Optimizer. We use SGD with a base learning rate of 0.01 and a poly decay schedule. We set the weight decay to 0.0005 and the SGD momentum to 0.9. The default number of epochs is 20 and the batch size is 64.

Pre-training Dataset. We leverage image-label pairs from the existing Inria building dataset [10], which provides 180 labeled RS images ($5000\times 5000$, 0.3 m/pixel). The data is labeled into the building and non-building classes. For each image ($t_{1}$) in Inria, we obtain a co-registered image as temporal augmentation ($t_{2}$) via Google Earth. In this way, we collect bitemporal images with semantic building masks. We cut images into patches of size $256\times 256$ with no overlap and remove patches not containing building regions. It results in more than 45k patch samples. We randomly split it into training (80%) and validation sets (20%). Note that due to building changes over time, the semantic mask may not perfectly match the image of $t_{2}$.

CD Datasets. We conduct experiments on LEVIR-CD [7] and WHU-CD [8] to evaluate the pre-trained model. We follow [11] to split each dataset into training, validation, and testing sets. Each image is cut into small patches of size $256\times 256$ with no overlap.

CD networks. We employ a simple yet effective change detection model [12]. Differently, we use a more light FPN-based decoder head [13] for the feature extractor. Please refer to [12] for more implementation details.

Evaluation Metrics. We use the F1-score of the change category as the evaluation indices.

Our models are implemented on PyTorch and trained using a single NVIDIA RTX 3090 GPU.

We compare with several baselines, including random initialization, ImageNet pre-training, in-domain supervised pretraining (Sup.), and two SSL methods.

In-domain Sup.: We employ an FCN-based semantic segmentation network with a ResNet-18 backbone and an FPN head [13], supervised by the image-mask pairs from our pre-training dataset.

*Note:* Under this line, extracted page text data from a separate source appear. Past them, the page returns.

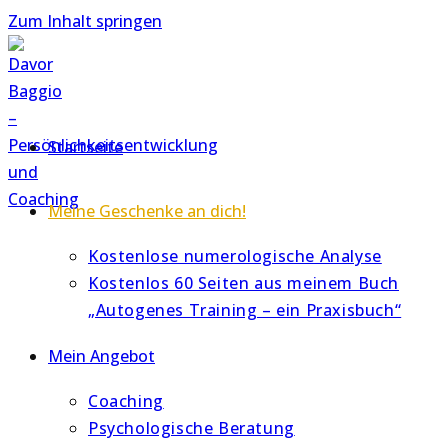
Zum Inhalt springen
Startseite
Meine Geschenke an dich!
Kostenlose numerologische Analyse
Kostenlos 60 Seiten aus meinem Buch
„Autogenes Training – ein Praxisbuch“
Mein Angebot
Coaching
Psychologische Beratung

The best model on the validation set is used for the downstream task.

SimSiam [6]: A state-of-the-art contrastive method that does not require negative samples and uses stop-gradient and predictor to prevent model collapse.

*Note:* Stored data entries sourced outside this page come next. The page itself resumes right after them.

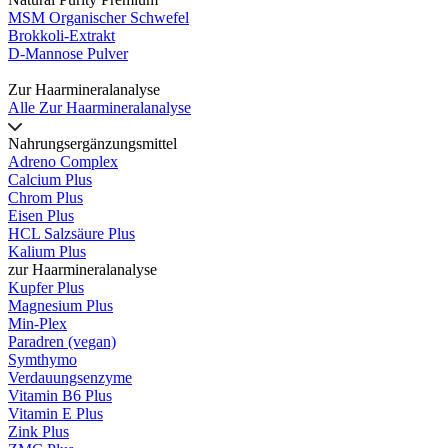
MSM Organischer Schwefel
Brokkoli-Extrakt
D-Mannose Pulver
Zur Haarmineralanalyse
Alle Zur Haarmineralanalyse
Nahrungsergänzungsmittel
Adreno Complex
Calcium Plus
Chrom Plus
Eisen Plus
HCL Salzsäure Plus
Kalium Plus
zur Haarmineralanalyse
Kupfer Plus
Magnesium Plus
Min-Plex
Paradren (vegan)
Symthymo
Verdauungsenzyme
Vitamin B6 Plus
Vitamin E Plus
Zink Plus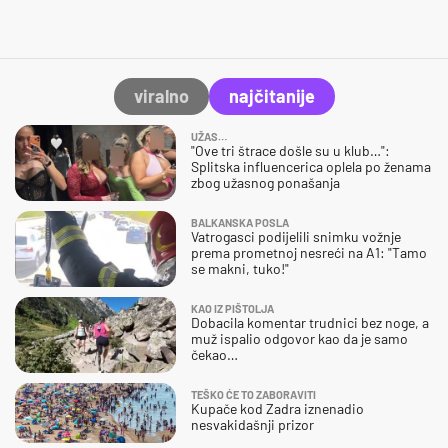
viralno
najčitanije
UŽAS…
"Ove tri štrace došle su u klub…":
Splitska influencerica oplela po ženama
zbog užasnog ponašanja
BALKANSKA POSLA
Vatrogasci podijelili snimku vožnje
prema prometnoj nesreći na A1: "Tamo
se makni, tuko!"
KAO IZ PIŠTOLJA
Dobacila komentar trudnici bez noge, a
muž ispalio odgovor kao da je samo
čekao…
TEŠKO ĆE TO ZABORAVITI
Kupače kod Zadra iznenadio
nesvakidašnji prizor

SeCo [4]: A MoCo-based [14] method that uses multi-temporal RS images as natural augmentations to learn seasonal invariant/variant representations.

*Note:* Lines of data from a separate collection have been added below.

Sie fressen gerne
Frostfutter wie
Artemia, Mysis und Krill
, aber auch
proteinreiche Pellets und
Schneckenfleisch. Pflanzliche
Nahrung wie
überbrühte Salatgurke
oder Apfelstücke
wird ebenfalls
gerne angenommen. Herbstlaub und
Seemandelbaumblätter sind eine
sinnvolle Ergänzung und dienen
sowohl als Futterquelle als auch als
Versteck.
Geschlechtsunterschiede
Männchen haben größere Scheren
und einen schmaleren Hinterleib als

For a fair comparison, we implement these SSL methods using their public codes with default hyperparameters on our pre-training dataset.

We set a variety of data conditions: 1%, 5%, 20%, and 100%, each of which represents a proportion of available labeled training data. From Tab. 1, we can observe that the proposed method consistently outperforms other pre-trained models on the two CD datasets, especially in the small data regimes. Interestingly, we can achieve comparable results with only 20% training data than the baseline (random) using 100% data. It indicates our SDRL can effectively alleviate data insufficiency. Our model also outperforms the strong ImageNet pre-training the recent SeCo. We can observe in-domain sup. shows relatively poorer results on the WHU-CD dataset than on the LEVIR-CD dataset. It is because subdomain diversity may be present in different RS datasets. The traditional supervised pre-training may overfit patterns in a certain domain and lack transferability to another. Our empirical results indicate that our SDRL can learn more transferable features than supervised pre-training.

Fast convergence. Fig. 2 illustrates the validation accuracy (mean F1) for each epoch using 5% LEVIR-CD/WHU-CD training data. Our SDRL outperforms others in terms of accuracy and stability. It indicates that SDRL accelerates fine-tuning convergence and incurs better performance on the downstream CD task.